*** Opening MATERIAL SUPPLIED ***

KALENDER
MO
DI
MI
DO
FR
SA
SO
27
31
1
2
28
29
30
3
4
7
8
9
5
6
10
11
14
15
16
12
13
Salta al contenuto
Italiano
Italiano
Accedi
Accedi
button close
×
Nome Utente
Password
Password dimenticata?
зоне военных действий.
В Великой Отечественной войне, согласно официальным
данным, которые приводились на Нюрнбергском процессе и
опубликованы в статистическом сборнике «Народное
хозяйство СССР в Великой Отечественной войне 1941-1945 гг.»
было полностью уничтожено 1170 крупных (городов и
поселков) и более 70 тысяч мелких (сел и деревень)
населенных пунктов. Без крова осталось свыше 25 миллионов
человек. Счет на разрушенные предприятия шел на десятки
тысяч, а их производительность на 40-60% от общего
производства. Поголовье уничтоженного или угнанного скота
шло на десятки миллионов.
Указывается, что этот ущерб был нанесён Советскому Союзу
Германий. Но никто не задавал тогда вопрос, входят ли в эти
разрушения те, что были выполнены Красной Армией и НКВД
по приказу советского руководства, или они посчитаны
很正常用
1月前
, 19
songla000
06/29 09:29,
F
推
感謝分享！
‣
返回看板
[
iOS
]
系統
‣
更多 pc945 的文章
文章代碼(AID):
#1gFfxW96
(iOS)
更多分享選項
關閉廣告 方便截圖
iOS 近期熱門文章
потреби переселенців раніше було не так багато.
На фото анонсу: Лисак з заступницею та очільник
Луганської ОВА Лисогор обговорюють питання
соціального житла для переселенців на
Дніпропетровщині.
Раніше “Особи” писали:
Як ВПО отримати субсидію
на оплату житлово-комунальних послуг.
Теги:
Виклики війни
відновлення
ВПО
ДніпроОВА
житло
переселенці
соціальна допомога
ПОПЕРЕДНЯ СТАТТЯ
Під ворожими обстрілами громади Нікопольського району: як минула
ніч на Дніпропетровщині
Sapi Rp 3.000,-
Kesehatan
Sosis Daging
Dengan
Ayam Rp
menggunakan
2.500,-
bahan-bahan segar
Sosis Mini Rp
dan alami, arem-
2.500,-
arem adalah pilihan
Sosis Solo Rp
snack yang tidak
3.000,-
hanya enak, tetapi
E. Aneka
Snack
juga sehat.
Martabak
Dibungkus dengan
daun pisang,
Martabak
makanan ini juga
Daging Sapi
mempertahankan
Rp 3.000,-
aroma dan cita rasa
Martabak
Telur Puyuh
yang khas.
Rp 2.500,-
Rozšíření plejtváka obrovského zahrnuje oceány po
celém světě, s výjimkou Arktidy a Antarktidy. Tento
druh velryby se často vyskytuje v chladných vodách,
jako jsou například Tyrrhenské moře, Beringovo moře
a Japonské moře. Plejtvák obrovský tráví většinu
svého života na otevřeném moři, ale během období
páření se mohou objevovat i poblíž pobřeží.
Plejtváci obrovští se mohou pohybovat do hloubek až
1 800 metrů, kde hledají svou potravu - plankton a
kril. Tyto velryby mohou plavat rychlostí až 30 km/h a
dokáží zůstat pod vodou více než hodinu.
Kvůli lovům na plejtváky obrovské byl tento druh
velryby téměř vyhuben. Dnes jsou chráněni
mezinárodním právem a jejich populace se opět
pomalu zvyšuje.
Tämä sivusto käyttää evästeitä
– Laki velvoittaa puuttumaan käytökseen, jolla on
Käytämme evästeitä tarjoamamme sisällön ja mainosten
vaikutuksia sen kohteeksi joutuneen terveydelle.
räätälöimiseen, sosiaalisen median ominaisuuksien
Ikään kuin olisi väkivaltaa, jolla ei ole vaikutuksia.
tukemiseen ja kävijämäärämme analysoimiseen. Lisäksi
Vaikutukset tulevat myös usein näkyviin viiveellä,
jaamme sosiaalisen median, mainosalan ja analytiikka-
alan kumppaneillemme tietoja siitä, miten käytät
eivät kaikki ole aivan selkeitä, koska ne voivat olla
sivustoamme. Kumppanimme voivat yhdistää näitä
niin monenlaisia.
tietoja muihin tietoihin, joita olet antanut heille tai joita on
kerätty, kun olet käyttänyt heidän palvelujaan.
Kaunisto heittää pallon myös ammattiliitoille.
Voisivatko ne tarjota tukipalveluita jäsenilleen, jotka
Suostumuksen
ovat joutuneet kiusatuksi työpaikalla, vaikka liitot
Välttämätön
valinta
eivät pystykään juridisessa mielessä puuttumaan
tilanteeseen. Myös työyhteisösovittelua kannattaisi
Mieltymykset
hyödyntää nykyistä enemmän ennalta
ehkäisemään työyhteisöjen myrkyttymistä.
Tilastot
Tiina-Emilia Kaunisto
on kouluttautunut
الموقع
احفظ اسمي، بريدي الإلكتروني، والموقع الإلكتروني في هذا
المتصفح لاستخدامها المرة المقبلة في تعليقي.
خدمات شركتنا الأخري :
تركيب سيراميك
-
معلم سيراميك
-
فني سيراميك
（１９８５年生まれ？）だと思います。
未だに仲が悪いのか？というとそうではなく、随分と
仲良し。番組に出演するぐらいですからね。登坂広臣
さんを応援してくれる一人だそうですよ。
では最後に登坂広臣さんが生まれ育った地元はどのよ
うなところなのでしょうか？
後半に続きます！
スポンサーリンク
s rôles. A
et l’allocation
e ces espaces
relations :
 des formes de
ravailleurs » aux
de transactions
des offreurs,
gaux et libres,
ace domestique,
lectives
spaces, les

*** Closing MATERIAL SUPPLIED ***

> **EXERCISE**: Can you reproduce every line of the material above word for word, keeping each line exactly as it appears?

> **WRITTEN RESPONSE**:
KALENDER
MO
DI
MI
DO
FR
SA
SO
27
31
1
2
28
29
30
3
4
7
8
9
5
6
10
11
14
15
16
12
13
Salta al contenuto
Italiano
Italiano
Accedi
Accedi
button close
×
Nome Utente
Password
Password dimenticata?
зоне военных действий.
В Великой Отечественной войне, согласно официальным
данным, которые приводились на Нюрнбергском процессе и
опубликованы в статистическом сборнике «Народное
хозяйство СССР в Великой Отечественной войне 1941-1945 гг.»
было полностью уничтожено 1170 крупных (городов и
поселков) и более 70 тысяч мелких (сел и деревень)
населенных пунктов. Без крова осталось свыше 25 миллионов
человек. Счет на разрушенные предприятия шел на десятки
тысяч, а их производительность на 40-60% от общего
производства. Поголовье уничтоженного или угнанного скота
шло на десятки миллионов.
Указывается, что этот ущерб был нанесён Советскому Союзу
Германий. Но никто не задавал тогда вопрос, входят ли в эти
разрушения те, что были выполнены Красной Армией и НКВД
по приказу советского руководства, или они посчитаны
很正常用
1月前
, 19
songla000
06/29 09:29,
F
推
感謝分享！
‣
返回看板
[
iOS
]
系統
‣
更多 pc945 的文章
文章代碼(AID):
#1gFfxW96
(iOS)
更多分享選項
關閉廣告 方便截圖
iOS 近期熱門文章
потреби переселенців раніше було не так багато.
На фото анонсу: Лисак з заступницею та очільник
Луганської ОВА Лисогор обговорюють питання
соціального житла для переселенців на
Дніпропетровщині.
Раніше “Особи” писали:
Як ВПО отримати субсидію
на оплату житлово-комунальних послуг.
Теги:
Виклики війни
відновлення
ВПО
ДніпроОВА
житло
переселенці
соціальна допомога
ПОПЕРЕДНЯ СТАТТЯ
Під ворожими обстрілами громади Нікопольського району: як минула
ніч на Дніпропетровщині
Sapi Rp 3.000,-
Kesehatan
Sosis Daging
Dengan
Ayam Rp
menggunakan
2.500,-
bahan-bahan segar
Sosis Mini Rp
dan alami, arem-
2.500,-
arem adalah pilihan
Sosis Solo Rp
snack yang tidak
3.000,-
hanya enak, tetapi
E. Aneka
Snack
juga sehat.
Martabak
Dibungkus dengan
daun pisang,
Martabak
makanan ini juga
Daging Sapi
mempertahankan
Rp 3.000,-
aroma dan cita rasa
Martabak
Telur Puyuh
yang khas.
Rp 2.500,-
Rozšíření plejtváka obrovského zahrnuje oceány po
celém světě, s výjimkou Arktidy a Antarktidy. Tento
druh velryby se často vyskytuje v chladných vodách,
jako jsou například Tyrrhenské moře, Beringovo moře
a Japonské moře. Plejtvák obrovský tráví většinu
svého života na otevřeném moři, ale během období
páření se mohou objevovat i poblíž pobřeží.
Plejtváci obrovští se mohou pohybovat do hloubek až
1 800 metrů, kde hledají svou potravu - plankton a
kril. Tyto velryby mohou plavat rychlostí až 30 km/h a
dokáží zůstat pod vodou více než hodinu.
Kvůli lovům na plejtváky obrovské byl tento druh
velryby téměř vyhuben. Dnes jsou chráněni
mezinárodním právem a jejich populace se opět
pomalu zvyšuje.
Tämä sivusto käyttää evästeitä
– Laki velvoittaa puuttumaan käytökseen, jolla on
Käytämme evästeitä tarjoamamme sisällön ja mainosten
vaikutuksia sen kohteeksi joutuneen terveydelle.
räätälöimiseen, sosiaalisen median ominaisuuksien
Ikään kuin olisi väkivaltaa, jolla ei ole vaikutuksia.
tukemiseen ja kävijämäärämme analysoimiseen. Lisäksi
Vaikutukset tulevat myös usein näkyviin viiveellä,
jaamme sosiaalisen median, mainosalan ja analytiikka-
alan kumppaneillemme tietoja siitä, miten käytät
eivät kaikki ole aivan selkeitä, koska ne voivat olla
sivustoamme. Kumppanimme voivat yhdistää näitä
niin monenlaisia.
tietoja muihin tietoihin, joita olet antanut heille tai joita on
kerätty, kun olet käyttänyt heidän palvelujaan.
Kaunisto heittää pallon myös ammattiliitoille.
Voisivatko ne tarjota tukipalveluita jäsenilleen, jotka
Suostumuksen
ovat joutuneet kiusatuksi työpaikalla, vaikka liitot
Välttämätön
valinta
eivät pystykään juridisessa mielessä puuttumaan
tilanteeseen. Myös työyhteisösovittelua kannattaisi
Mieltymykset
hyödyntää nykyistä enemmän ennalta
ehkäisemään työyhteisöjen myrkyttymistä.
Tilastot
Tiina-Emilia Kaunisto
on kouluttautunut
الموقع
احفظ اسمي، بريدي الإلكتروني، والموقع الإلكتروني في هذا
المتصفح لاستخدامها المرة المقبلة في تعليقي.
خدمات شركتنا الأخري :
تركيب سيراميك
-
معلم سيراميك
-
فني سيراميك
（１９８５年生まれ？）だと思います。
未だに仲が悪いのか？というとそうではなく、随分と
仲良し。番組に出演するぐらいですからね。登坂広臣
さんを応援してくれる一人だそうですよ。
では最後に登坂広臣さんが生まれ育った地元はどのよ
うなところなのでしょうか？
後半に続きます！
スポンサーリンク
s rôles. A
et l’allocation
e ces espaces
relations :
 des formes de
ravailleurs » aux
de transactions
des offreurs,
gaux et libres,
ace domestique,
lectives
spaces, les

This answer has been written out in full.